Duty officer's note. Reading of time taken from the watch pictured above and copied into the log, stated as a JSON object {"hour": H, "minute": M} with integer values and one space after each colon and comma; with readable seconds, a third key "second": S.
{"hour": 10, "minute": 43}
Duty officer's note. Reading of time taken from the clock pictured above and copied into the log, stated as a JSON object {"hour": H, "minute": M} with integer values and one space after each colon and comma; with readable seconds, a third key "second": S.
━━━━━━━━━━━━━━━━
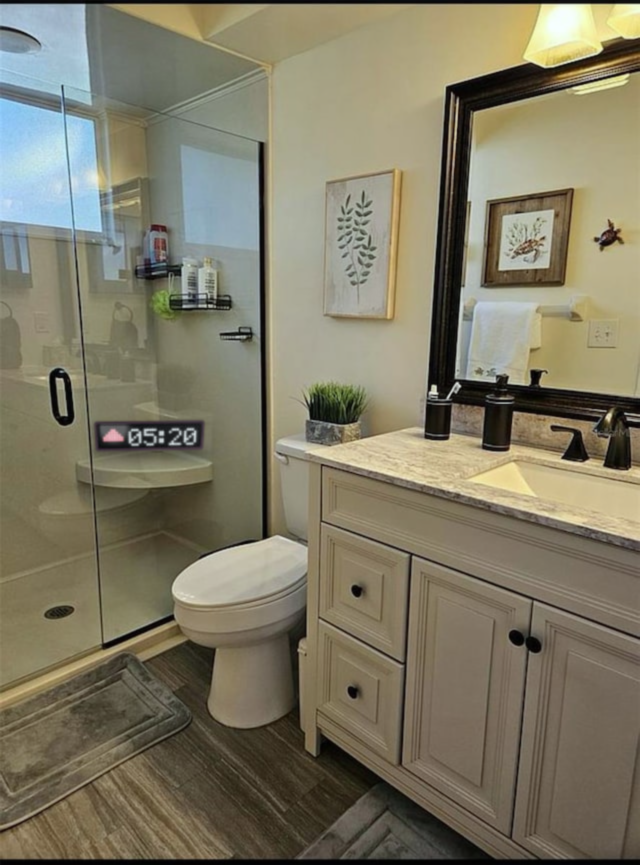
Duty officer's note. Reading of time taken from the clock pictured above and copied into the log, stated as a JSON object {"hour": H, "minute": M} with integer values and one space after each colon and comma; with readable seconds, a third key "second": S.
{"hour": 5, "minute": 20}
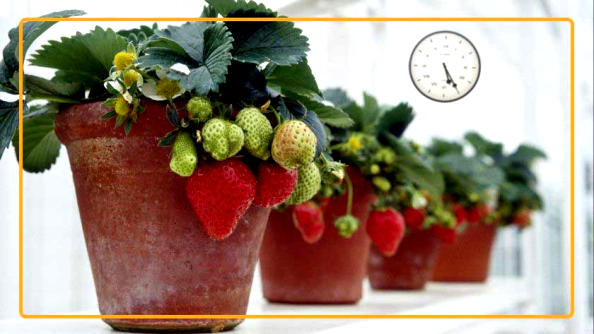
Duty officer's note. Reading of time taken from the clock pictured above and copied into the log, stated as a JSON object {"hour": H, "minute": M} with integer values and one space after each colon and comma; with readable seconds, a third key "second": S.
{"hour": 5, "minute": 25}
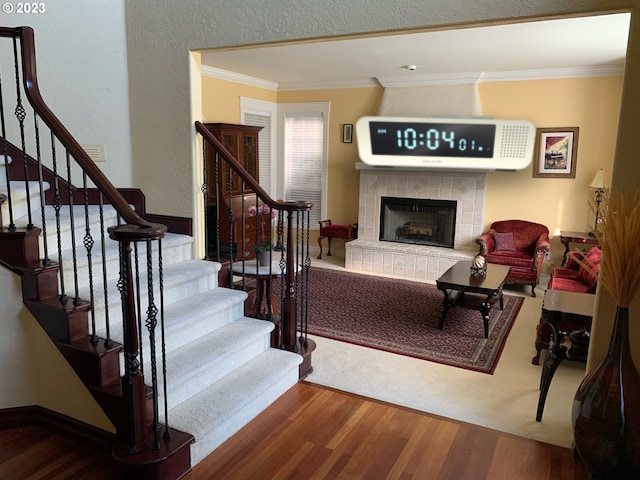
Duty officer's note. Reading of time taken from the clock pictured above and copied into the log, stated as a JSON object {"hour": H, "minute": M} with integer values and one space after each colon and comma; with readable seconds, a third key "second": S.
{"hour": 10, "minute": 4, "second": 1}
━━━━━━━━━━━━━━━━
Please count the lines above that contain the word "watch", treating uppercase and lowercase as different, and reply with only the number.

Exercise result>
1